The £71K addition to the Schools Budget shows the Council is again having to pick up the cuts from central government- this time to replace the funding to support vulnerable pupils.

We support the proper funding for the Family Group Conferences as these prevent expensive future expenditure.

We also support every effort to avoid the use of bed and breakfast accommodation for emergency housing.

The one-off schemes including to consider moving the library, a new Leisure centre, the biodigester, are all to be supported.

The one Savings Proposal that demands a response, is the proposal to cut the library staff by 2,2 full time equivalent by increasing the number of Open+ hours. The Inequalities Screening Form on library changes included in these papers explains why this must be opposed. The Librarians provide a welcome to so many of our residents. They run ‘story time’ and ‘book clubs. They encourage a love of reading in all who visit. Entering an empty building to change a book serves some of our residents but not those who see the library as the hub of the community.

All libraries will be affected,  There is no separate Inequalities Screening form  for this  included, although staff will be made redundant- another error!

Heathlands will be a very welcome provision

The Social Care Resourcing Campaign to attract permanent staff and reduce the reliance on agency workers is welcome for the good of all our clients, as well as for the budget.

At the last Council meeting, the Council were told that £180K had been allocated towards a Financial Hardship Fund. I can find no mention of this in the budget, but it will certainly be needed.

There is no mention of £76K to support South Hill Park, but we assume this is because there is no change and the funding remains.

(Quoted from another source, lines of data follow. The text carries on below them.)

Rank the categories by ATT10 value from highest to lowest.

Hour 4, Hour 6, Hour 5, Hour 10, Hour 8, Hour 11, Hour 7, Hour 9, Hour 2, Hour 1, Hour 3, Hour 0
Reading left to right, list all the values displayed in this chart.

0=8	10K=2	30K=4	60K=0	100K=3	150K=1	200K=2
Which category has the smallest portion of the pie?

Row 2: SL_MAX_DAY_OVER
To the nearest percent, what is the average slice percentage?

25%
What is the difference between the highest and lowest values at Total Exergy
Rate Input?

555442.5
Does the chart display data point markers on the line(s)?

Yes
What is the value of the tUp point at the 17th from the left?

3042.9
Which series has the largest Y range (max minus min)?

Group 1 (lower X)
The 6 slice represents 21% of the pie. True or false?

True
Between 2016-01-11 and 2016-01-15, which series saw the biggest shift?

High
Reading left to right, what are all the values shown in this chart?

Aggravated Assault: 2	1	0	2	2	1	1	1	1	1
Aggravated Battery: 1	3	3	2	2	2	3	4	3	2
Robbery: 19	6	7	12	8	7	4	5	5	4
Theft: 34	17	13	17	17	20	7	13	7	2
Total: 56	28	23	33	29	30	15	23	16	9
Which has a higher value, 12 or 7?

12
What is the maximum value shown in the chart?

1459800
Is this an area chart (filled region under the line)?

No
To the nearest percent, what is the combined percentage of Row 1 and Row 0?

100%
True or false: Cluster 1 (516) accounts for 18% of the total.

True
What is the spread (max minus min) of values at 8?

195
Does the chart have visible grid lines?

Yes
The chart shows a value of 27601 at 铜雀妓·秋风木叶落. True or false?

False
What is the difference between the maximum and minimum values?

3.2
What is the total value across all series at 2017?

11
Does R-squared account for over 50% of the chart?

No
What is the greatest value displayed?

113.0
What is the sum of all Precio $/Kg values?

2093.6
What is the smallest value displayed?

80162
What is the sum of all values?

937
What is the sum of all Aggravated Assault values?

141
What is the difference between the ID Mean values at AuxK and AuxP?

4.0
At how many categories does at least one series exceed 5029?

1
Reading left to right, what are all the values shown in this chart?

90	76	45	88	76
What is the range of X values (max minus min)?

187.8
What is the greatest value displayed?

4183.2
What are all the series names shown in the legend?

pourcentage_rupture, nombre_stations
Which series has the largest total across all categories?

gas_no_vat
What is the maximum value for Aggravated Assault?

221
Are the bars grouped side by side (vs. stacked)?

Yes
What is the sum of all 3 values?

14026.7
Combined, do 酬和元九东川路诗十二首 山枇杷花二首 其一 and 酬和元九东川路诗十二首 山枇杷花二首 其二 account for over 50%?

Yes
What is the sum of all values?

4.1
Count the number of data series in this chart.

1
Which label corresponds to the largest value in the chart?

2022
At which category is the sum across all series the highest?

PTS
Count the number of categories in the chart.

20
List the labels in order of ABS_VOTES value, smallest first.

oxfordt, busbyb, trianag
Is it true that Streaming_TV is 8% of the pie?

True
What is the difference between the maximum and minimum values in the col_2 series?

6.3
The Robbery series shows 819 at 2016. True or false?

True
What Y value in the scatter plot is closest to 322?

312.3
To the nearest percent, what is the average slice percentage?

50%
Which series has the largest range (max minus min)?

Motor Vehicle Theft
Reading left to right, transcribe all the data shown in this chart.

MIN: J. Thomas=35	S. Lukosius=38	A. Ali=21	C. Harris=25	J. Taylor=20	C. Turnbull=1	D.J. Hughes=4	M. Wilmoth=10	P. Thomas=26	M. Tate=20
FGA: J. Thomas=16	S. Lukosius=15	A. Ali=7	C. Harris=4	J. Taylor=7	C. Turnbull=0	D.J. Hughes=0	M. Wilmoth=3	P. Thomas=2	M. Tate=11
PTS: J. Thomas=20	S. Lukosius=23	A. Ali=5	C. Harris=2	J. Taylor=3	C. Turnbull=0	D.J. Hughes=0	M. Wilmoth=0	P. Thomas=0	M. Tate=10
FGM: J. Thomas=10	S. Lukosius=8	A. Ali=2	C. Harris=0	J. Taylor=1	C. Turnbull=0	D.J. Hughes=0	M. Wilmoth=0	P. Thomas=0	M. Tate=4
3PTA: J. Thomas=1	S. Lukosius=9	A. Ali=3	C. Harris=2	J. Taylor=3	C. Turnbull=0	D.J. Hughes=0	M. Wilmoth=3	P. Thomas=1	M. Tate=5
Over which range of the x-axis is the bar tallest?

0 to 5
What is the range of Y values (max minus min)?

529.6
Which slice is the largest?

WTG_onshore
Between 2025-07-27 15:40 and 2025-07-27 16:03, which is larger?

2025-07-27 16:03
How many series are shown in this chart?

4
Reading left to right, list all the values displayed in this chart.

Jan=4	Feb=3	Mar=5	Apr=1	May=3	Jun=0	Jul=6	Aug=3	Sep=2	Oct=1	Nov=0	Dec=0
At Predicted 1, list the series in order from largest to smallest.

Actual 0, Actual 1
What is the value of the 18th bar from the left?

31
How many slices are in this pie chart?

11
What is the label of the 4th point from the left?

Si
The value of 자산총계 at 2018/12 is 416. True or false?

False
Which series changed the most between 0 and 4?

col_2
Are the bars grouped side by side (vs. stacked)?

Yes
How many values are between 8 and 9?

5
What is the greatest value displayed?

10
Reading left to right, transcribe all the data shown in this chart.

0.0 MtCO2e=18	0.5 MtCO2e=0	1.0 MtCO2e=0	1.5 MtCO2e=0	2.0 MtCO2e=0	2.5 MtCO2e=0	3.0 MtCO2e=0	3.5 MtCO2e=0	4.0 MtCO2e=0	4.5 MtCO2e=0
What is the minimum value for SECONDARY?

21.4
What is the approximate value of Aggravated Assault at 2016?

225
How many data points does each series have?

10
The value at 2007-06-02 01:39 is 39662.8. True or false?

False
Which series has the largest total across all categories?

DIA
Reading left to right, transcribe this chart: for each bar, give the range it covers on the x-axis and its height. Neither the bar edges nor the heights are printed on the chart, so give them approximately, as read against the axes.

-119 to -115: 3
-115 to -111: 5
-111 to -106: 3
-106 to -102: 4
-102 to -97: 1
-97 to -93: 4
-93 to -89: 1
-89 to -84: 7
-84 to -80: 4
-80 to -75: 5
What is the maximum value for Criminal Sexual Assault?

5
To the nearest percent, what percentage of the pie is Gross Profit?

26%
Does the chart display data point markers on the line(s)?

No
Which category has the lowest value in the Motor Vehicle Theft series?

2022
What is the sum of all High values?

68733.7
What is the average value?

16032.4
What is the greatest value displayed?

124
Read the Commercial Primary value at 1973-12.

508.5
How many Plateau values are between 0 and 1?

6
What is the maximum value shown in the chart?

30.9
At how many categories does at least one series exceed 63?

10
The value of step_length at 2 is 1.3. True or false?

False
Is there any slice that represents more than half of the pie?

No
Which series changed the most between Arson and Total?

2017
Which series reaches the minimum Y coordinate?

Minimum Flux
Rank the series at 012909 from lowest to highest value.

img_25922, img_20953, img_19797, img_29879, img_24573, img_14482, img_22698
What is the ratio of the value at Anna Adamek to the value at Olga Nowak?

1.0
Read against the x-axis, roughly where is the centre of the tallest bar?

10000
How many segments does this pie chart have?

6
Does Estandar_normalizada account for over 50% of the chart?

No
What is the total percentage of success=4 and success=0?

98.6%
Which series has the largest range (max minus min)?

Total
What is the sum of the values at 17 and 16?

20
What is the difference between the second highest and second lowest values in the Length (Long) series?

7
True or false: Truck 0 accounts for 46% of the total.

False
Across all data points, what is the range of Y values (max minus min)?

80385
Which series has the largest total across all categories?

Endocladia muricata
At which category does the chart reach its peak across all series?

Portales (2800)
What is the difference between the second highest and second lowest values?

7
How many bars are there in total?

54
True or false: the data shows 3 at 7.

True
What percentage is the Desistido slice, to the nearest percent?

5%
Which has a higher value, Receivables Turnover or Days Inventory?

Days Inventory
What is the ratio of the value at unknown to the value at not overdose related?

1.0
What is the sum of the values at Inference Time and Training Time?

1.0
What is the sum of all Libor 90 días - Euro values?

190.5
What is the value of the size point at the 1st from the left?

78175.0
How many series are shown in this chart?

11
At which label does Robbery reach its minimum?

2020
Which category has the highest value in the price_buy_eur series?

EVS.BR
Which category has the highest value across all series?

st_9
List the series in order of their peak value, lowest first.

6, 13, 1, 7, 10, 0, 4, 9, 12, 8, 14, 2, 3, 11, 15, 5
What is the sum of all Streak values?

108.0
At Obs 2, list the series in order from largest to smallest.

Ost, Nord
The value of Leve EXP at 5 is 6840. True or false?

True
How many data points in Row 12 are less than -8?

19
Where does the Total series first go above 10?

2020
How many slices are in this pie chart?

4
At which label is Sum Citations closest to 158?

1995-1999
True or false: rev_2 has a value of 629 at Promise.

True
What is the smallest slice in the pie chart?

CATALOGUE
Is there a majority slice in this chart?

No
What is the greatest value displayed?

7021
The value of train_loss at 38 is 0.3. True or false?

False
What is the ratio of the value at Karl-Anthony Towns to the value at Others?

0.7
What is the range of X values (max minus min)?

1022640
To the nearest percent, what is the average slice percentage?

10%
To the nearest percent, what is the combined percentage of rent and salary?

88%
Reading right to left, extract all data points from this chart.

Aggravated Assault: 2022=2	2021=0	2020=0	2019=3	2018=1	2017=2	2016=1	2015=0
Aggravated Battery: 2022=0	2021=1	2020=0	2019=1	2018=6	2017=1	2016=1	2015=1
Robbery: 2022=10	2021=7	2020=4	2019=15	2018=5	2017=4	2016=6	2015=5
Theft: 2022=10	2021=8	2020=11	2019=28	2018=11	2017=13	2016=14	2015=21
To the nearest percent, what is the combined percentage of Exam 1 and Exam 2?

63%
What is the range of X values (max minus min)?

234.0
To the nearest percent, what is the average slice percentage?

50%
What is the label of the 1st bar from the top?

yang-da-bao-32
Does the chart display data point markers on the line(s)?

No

We are fully aware that balances can only be used once but the balances are large and some of the above decisions will certainly unnecessarily affect the quality of life of our residents.

The Council Tax will have to be raised to cover the NI contributions and the Social Care demands, but it cannot be raised the full 4.5%. Many of our residents will find this next year incredibly hard. We need to ensure support is available and well publicised.